Pernahkah anda mendengar nama speaker Klipsch Heresy ?
Speaker inilah yang menyambut kami pertama kali saat bertandang ke ruangan audio milik pak Sahardjo (nama Indonesia dari seorang penikmat audio kelahiran Italia. Tadinya kami kira ini speaker buatan tangan orang Indonesia (DIY) karena bentuknya yang kotak dan belum difinishing.

Speaker ini ditempatkan di ruang keluarga, bersanding dengan sederet sistem seperti power tabungnya D’Audio dan integrated amplifier Elektra E1 dari Musical Fidelity, turntable Linn Sondek LP12, integrated amplifier Sansui A-5.
Heresy inilah yang menarik perhatian mata kami setelah powernya D’Audio (yang ini karena kami akrab dengan desainernya). Ini memang sistem utama Saharjo dan juga bukan ruang utama musiknya, karena ruang utamanya ada di lantai atas dengan sistem yang jauh lebih serius. Disini dia mendengarkan melalui laptop yang terhubung ke Musical Fidelity dengan memakai kabel RCA. Yah, untuk sementara, karena dia punya rencana membangun sistem ini dengan lebih serius. Sempat dia mengatakan nantinya ingin punya sebuah DAC dan streamer, sehingga dia bisa main musik hanya dari komputer dan henpon.

Jadi bagaimana pendapat sang pemilik akan speaker ini?
Menurutnya, ini termasuk speaker yang sangat sensitive. Jadi menurutnya butuh partner yang benar benar cocok. Salah satunya adalah dengan pre amplifier Primaluna yang digunakannya di ruang utama di lantai atas. Sesuai singkatannya BR yang merupakan kependekan dari Birch Raw, maka tak usah heran kalau dia tidak difinishing, karena sifatnya ‘raw’ atau mentah. Kami ketuk ketuk, kayunya memang bukan kayu solid, tetapi menurut Saharjo speaker ini kuat dan suaranya menurutnya ‘particular’. Unik. Tak heranlah bila dia kurang cocok menurutnya dengan semua musik. Paling bagus untuk vokal dan genre jazz. Ada juga yang berpendapat, bassnya kecil atau bahkan loyo, tetapi menurut Saharjo, bassnya oke oke saja. Kami cari info Heresy ini di internet, dan memang ada beberapa, seperti anda lihat di brosurnya Klipsch berikut ini.

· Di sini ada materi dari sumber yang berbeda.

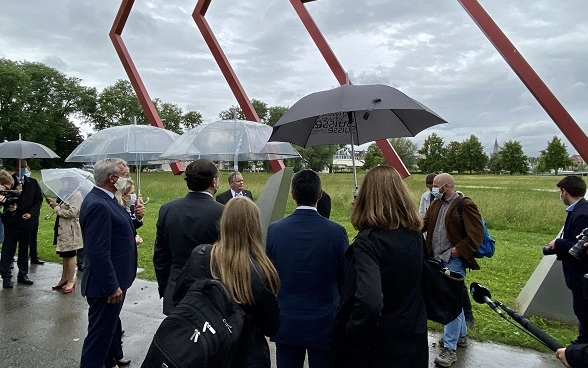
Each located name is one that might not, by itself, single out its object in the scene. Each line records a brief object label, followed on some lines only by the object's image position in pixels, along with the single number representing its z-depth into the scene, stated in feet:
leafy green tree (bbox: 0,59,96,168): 167.22
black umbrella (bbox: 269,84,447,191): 9.56
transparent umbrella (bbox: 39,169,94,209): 17.11
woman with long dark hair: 7.04
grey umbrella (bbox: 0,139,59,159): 24.10
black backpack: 5.67
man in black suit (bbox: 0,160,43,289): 20.26
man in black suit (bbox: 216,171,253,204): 18.21
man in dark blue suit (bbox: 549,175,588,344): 11.98
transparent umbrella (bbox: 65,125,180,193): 17.53
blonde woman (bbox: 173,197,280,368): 6.53
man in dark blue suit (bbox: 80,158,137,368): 10.34
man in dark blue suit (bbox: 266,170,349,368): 8.21
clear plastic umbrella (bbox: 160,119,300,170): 15.99
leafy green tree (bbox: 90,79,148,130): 202.90
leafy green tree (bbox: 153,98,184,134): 226.58
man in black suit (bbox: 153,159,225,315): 10.14
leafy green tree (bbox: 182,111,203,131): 242.99
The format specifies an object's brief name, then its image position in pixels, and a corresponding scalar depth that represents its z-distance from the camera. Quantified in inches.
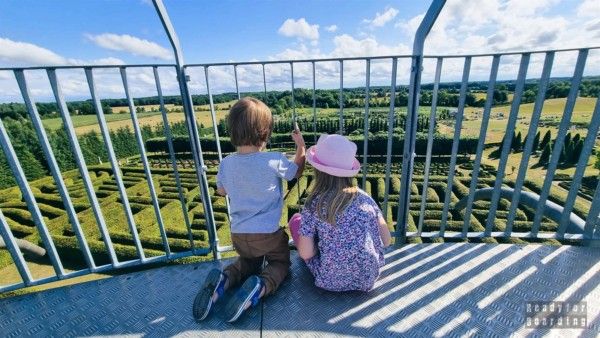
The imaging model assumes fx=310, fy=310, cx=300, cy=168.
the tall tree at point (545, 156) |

Dia ingat, dahulu membelinya dari seorang pebisnis audio yang jualannya di sosial media, mr. Efendi. Dia kesana dan dengar suaranya, dia naksir. Harganya pun dia yakini oke. Sebelumnya, Saharjo adalah seorang pehobi audio yang memulai hobinya di tahun 80-an. Speaker pertamanya saat dulu adalah Bose 301 Series 2.
Ada yang berpendapat, ini adalah speaker yang cukup banyak disukai di sekitar tahun 80-90an, dan banyak digunakan untuk musik akustik live. Seorang penyukanya mengatakan demikian,“They sound very good but have a decent amount of wear from being lugged around”.
Ada yang lebih menarik tentu, yakni bahwa Saharjo punya sebuah bernilai cukup tinggi dan pernah mengukir sejarah tersendiri di zamannya, walau mungkin namanya tidak sesanter speaker legendaris seperti Rogers LS3/5A.